[Data items]
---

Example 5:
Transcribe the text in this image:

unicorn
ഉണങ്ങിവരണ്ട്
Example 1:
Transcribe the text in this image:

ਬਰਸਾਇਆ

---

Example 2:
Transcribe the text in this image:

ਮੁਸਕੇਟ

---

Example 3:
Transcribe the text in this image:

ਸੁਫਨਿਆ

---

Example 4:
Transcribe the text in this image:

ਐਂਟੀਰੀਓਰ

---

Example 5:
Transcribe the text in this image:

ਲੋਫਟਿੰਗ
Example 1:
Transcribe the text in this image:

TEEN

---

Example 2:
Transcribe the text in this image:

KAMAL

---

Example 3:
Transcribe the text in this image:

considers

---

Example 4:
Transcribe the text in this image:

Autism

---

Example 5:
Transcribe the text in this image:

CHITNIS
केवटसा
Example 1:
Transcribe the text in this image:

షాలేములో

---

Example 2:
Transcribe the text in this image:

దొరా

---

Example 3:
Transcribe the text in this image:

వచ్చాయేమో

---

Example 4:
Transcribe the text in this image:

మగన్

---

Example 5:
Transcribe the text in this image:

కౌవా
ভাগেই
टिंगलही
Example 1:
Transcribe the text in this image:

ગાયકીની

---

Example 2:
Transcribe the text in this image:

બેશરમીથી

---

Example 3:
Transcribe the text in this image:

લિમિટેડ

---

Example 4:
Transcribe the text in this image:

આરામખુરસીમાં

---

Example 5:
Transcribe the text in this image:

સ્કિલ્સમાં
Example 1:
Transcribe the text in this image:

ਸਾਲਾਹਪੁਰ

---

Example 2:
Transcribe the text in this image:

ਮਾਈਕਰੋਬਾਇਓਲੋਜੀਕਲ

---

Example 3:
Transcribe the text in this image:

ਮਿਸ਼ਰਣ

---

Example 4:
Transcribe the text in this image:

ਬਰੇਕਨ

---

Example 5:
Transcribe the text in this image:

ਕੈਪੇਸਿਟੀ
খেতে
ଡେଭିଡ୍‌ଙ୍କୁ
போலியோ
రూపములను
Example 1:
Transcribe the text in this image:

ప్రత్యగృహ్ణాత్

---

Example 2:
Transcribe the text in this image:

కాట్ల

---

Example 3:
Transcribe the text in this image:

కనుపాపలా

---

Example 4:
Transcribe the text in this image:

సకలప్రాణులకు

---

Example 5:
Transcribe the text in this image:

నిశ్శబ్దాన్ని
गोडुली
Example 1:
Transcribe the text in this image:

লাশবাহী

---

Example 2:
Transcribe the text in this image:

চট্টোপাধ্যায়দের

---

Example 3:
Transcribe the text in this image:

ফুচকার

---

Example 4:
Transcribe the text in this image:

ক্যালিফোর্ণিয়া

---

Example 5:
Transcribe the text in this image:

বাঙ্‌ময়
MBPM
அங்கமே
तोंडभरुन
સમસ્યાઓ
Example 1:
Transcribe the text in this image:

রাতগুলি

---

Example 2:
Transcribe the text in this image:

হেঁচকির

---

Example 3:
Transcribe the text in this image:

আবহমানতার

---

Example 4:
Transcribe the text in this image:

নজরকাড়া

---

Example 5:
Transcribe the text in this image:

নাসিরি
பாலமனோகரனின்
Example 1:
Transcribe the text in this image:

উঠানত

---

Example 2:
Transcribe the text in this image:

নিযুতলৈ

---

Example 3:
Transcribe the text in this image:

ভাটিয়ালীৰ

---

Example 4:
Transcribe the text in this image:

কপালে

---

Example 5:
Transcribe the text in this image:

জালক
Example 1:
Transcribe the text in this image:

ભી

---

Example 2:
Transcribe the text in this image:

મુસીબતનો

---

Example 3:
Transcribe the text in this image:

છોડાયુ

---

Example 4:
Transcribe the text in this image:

• _Work item_:
Each entry above is to be set down again in exactly the same words.

• _Exercise output_:
---

Example 5:
Transcribe the text in this image:

unicorn
ഉണങ്ങിവരണ്ട്
Example 1:
Transcribe the text in this image:

ਬਰਸਾਇਆ

---

Example 2:
Transcribe the text in this image:

ਮੁਸਕੇਟ

---

Example 3:
Transcribe the text in this image:

ਸੁਫਨਿਆ

---

Example 4:
Transcribe the text in this image:

ਐਂਟੀਰੀਓਰ

---

Example 5:
Transcribe the text in this image:

ਲੋਫਟਿੰਗ
Example 1:
Transcribe the text in this image:

TEEN

---

Example 2:
Transcribe the text in this image:

KAMAL

---

Example 3:
Transcribe the text in this image:

considers

---

Example 4:
Transcribe the text in this image:

Autism

---

Example 5:
Transcribe the text in this image:

CHITNIS
केवटसा
Example 1:
Transcribe the text in this image:

షాలేములో

---

Example 2:
Transcribe the text in this image:

దొరా

---

Example 3:
Transcribe the text in this image:

వచ్చాయేమో

---

Example 4:
Transcribe the text in this image:

మగన్

---

Example 5:
Transcribe the text in this image:

కౌవా
ভাগেই
टिंगलही
Example 1:
Transcribe the text in this image:

ગાયકીની

---

Example 2:
Transcribe the text in this image:

બેશરમીથી

---

Example 3:
Transcribe the text in this image:

લિમિટેડ

---

Example 4:
Transcribe the text in this image:

આરામખુરસીમાં

---

Example 5:
Transcribe the text in this image:

સ્કિલ્સમાં
Example 1:
Transcribe the text in this image:

ਸਾਲਾਹਪੁਰ

---

Example 2:
Transcribe the text in this image:

ਮਾਈਕਰੋਬਾਇਓਲੋਜੀਕਲ

---

Example 3:
Transcribe the text in this image:

ਮਿਸ਼ਰਣ

---

Example 4:
Transcribe the text in this image:

ਬਰੇਕਨ

---

Example 5:
Transcribe the text in this image:

ਕੈਪੇਸਿਟੀ
খেতে
ଡେଭିଡ୍‌ଙ୍କୁ
போலியோ
రూపములను
Example 1:
Transcribe the text in this image:

ప్రత్యగృహ్ణాత్

---

Example 2:
Transcribe the text in this image:

కాట్ల

---

Example 3:
Transcribe the text in this image:

కనుపాపలా

---

Example 4:
Transcribe the text in this image:

సకలప్రాణులకు

---

Example 5:
Transcribe the text in this image:

నిశ్శబ్దాన్ని
गोडुली
Example 1:
Transcribe the text in this image:

লাশবাহী

---

Example 2:
Transcribe the text in this image:

চট্টোপাধ্যায়দের

---

Example 3:
Transcribe the text in this image:

ফুচকার

---

Example 4:
Transcribe the text in this image:

ক্যালিফোর্ণিয়া

---

Example 5:
Transcribe the text in this image:

বাঙ্‌ময়
MBPM
அங்கமே
तोंडभरुन
સમસ્યાઓ
Example 1:
Transcribe the text in this image:

রাতগুলি

---

Example 2:
Transcribe the text in this image:

হেঁচকির

---

Example 3:
Transcribe the text in this image:

আবহমানতার

---

Example 4:
Transcribe the text in this image:

নজরকাড়া

---

Example 5:
Transcribe the text in this image:

নাসিরি
பாலமனோகரனின்
Example 1:
Transcribe the text in this image:

উঠানত

---

Example 2:
Transcribe the text in this image:

নিযুতলৈ

---

Example 3:
Transcribe the text in this image:

ভাটিয়ালীৰ

---

Example 4:
Transcribe the text in this image:

কপালে

---

Example 5:
Transcribe the text in this image:

জালক
Example 1:
Transcribe the text in this image:

ભી

---

Example 2:
Transcribe the text in this image:

મુસીબતનો

---

Example 3:
Transcribe the text in this image:

છોડાયુ

---

Example 4:
Transcribe the text in this image:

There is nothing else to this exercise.